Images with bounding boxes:
#####

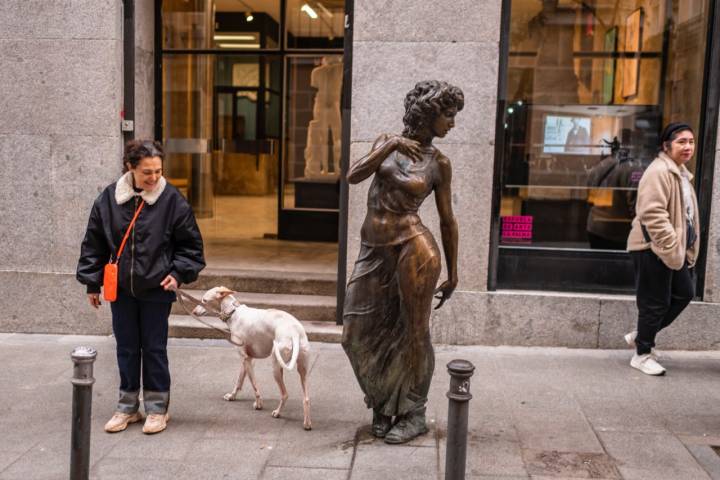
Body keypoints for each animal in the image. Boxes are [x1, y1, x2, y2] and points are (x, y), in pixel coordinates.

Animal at [191, 286, 312, 430]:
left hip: (276, 367)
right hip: (302, 371)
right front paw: (232, 396)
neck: (233, 313)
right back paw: (307, 423)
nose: (193, 312)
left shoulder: (246, 359)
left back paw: (277, 413)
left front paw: (258, 404)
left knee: (285, 394)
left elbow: (255, 386)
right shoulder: (248, 360)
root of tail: (294, 332)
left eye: (204, 300)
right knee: (306, 399)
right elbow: (239, 381)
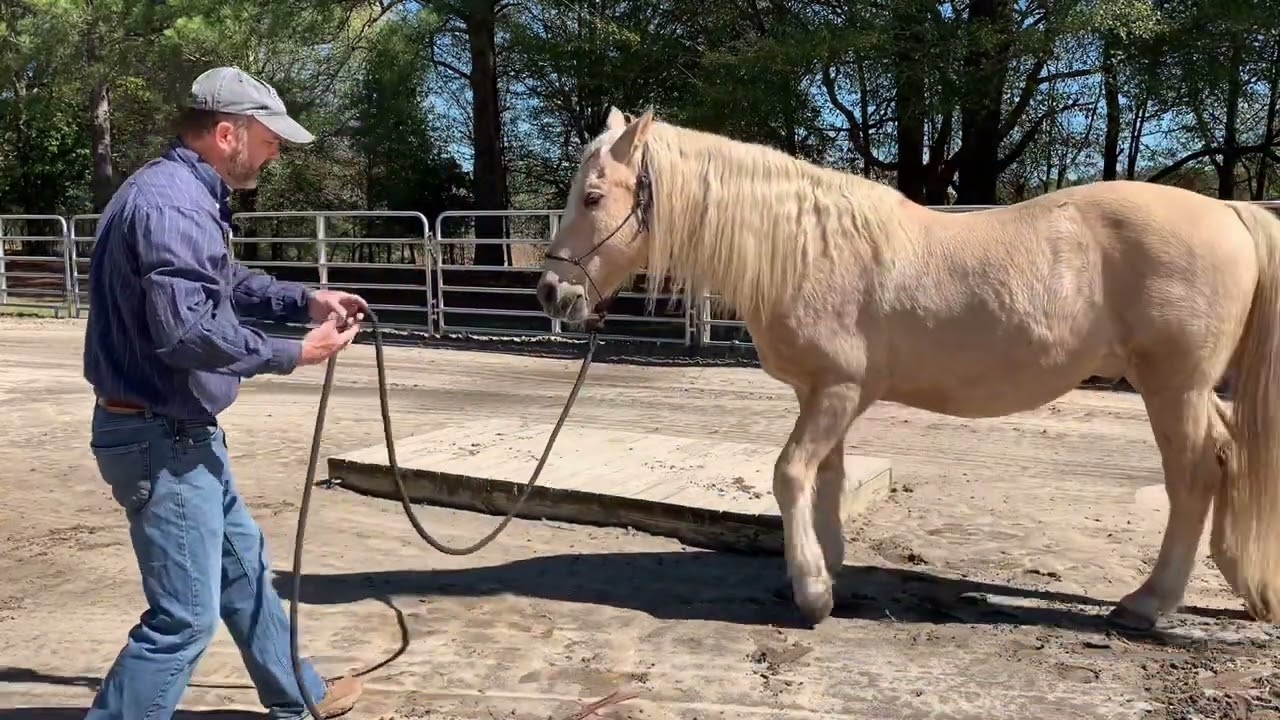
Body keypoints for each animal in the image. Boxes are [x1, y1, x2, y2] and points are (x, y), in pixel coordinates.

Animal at [533, 106, 1280, 631]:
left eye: (594, 196)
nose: (549, 292)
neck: (808, 247)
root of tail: (1231, 211)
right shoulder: (822, 394)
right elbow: (826, 480)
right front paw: (823, 568)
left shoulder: (837, 391)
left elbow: (790, 474)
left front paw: (812, 592)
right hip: (1191, 391)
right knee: (1226, 459)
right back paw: (1241, 582)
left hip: (1171, 387)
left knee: (1194, 476)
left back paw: (1149, 603)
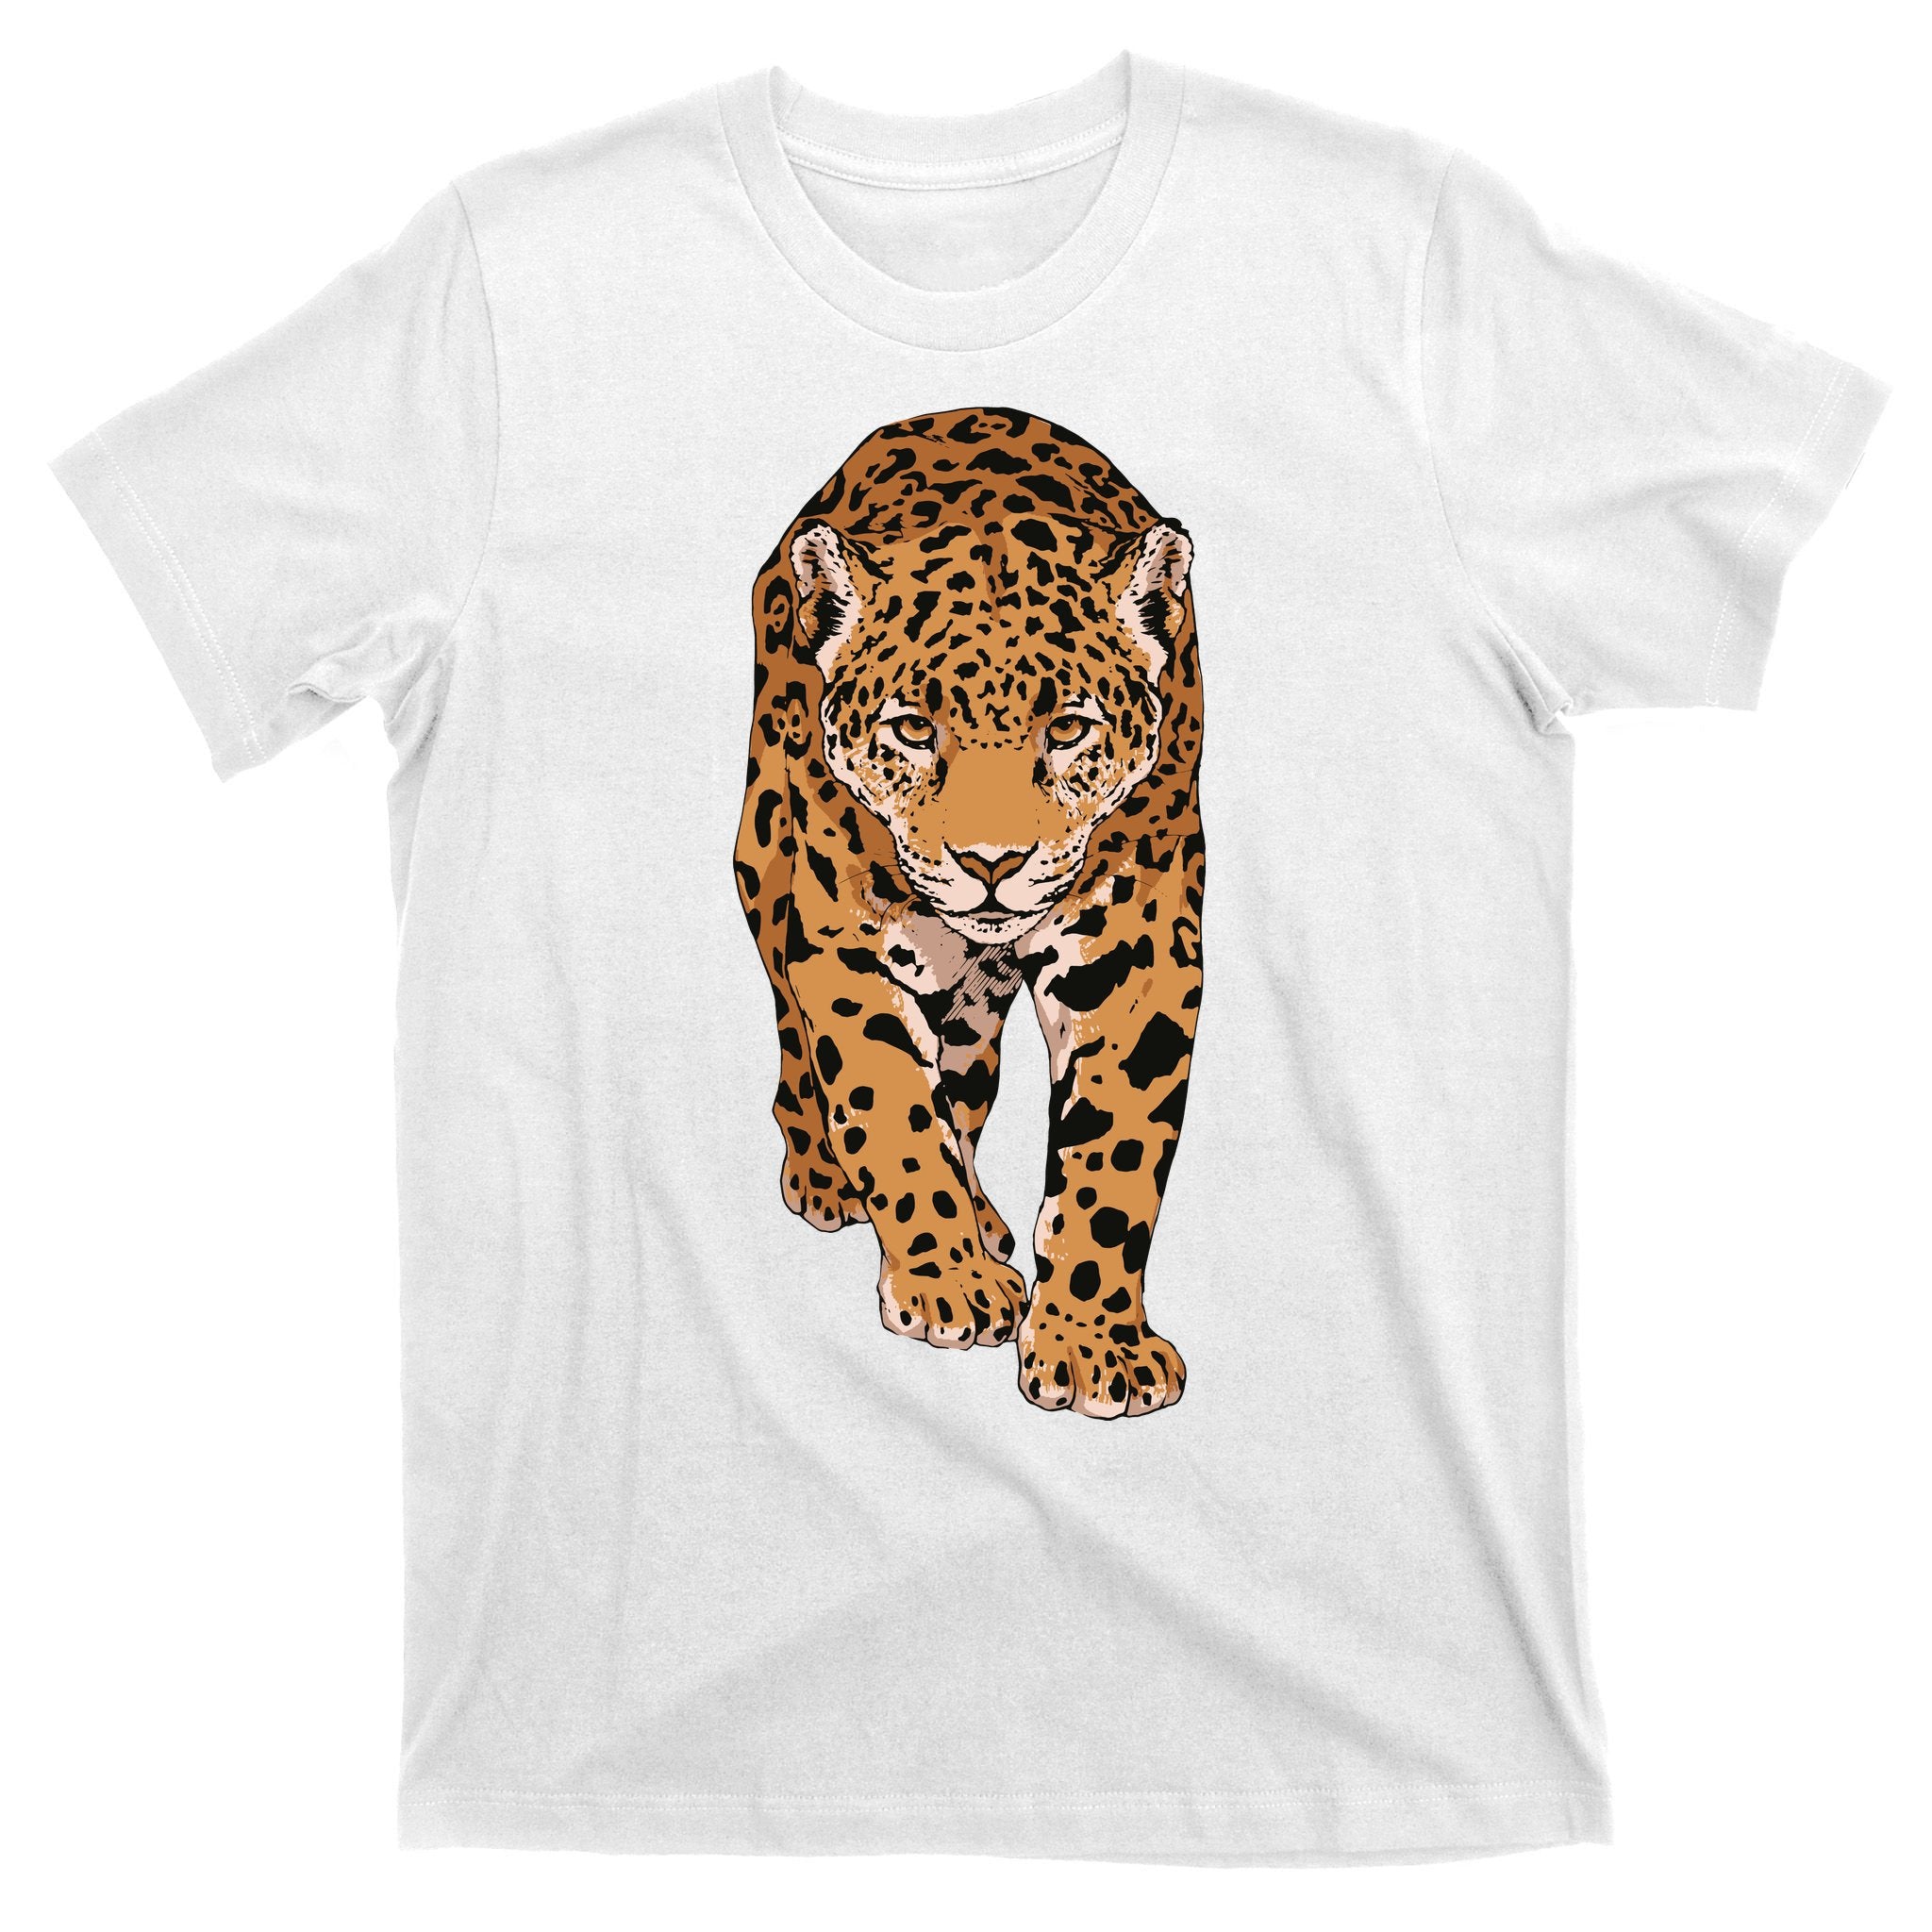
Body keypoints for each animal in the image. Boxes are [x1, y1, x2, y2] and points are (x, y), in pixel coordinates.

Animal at [732, 407, 1204, 1418]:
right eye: (914, 728)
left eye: (1067, 729)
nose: (992, 865)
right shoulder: (852, 942)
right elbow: (890, 1108)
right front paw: (946, 1282)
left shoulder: (1135, 952)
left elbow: (1114, 1153)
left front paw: (1094, 1343)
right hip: (764, 853)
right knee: (796, 1027)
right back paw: (827, 1174)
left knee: (965, 1075)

#####

Once the pictures are removed, output the entries above exactly as given.

▸ **Reply**:
Body keypoints for each animal in the image. Boxes are [x1, y1, x2, y2] and points are (x, y), in pixel coordinates.

Animal at [191, 286, 312, 430]:
left hip: (276, 367)
right hip: (302, 371)
right front paw: (232, 396)
neck: (233, 313)
right back paw: (307, 423)
nose: (193, 312)
left shoulder: (246, 359)
left back paw: (277, 413)
left front paw: (258, 404)
left knee: (285, 394)
left elbow: (255, 386)
right shoulder: (248, 360)
root of tail: (294, 332)
left eye: (204, 300)
right knee: (306, 399)
right elbow: (239, 381)
Body keypoints for each animal in the image. Boxes are [x1, y1, x2, y2] and points are (x, y), in pixel coordinates.

Animal at [533, 106, 1280, 631]:
left eye: (594, 196)
nose: (549, 292)
neck: (808, 247)
root of tail: (1231, 211)
right shoulder: (822, 394)
right elbow: (826, 480)
right front paw: (823, 568)
left shoulder: (837, 391)
left elbow: (790, 474)
left front paw: (812, 592)
right hip: (1191, 391)
right knee: (1226, 459)
right back paw: (1241, 582)
left hip: (1171, 387)
left knee: (1194, 476)
left back paw: (1149, 603)
Body keypoints for each animal in the image. Boxes are [x1, y1, x2, y2] and points are (x, y), in pixel coordinates.

Animal at [732, 407, 1204, 1418]:
right eye: (914, 728)
left eye: (1067, 729)
nose: (992, 865)
right shoulder: (852, 942)
right elbow: (890, 1108)
right front paw: (946, 1282)
left shoulder: (1135, 952)
left elbow: (1114, 1153)
left front paw: (1094, 1343)
right hip: (764, 853)
right knee: (796, 1027)
right back paw: (827, 1174)
left knee: (965, 1075)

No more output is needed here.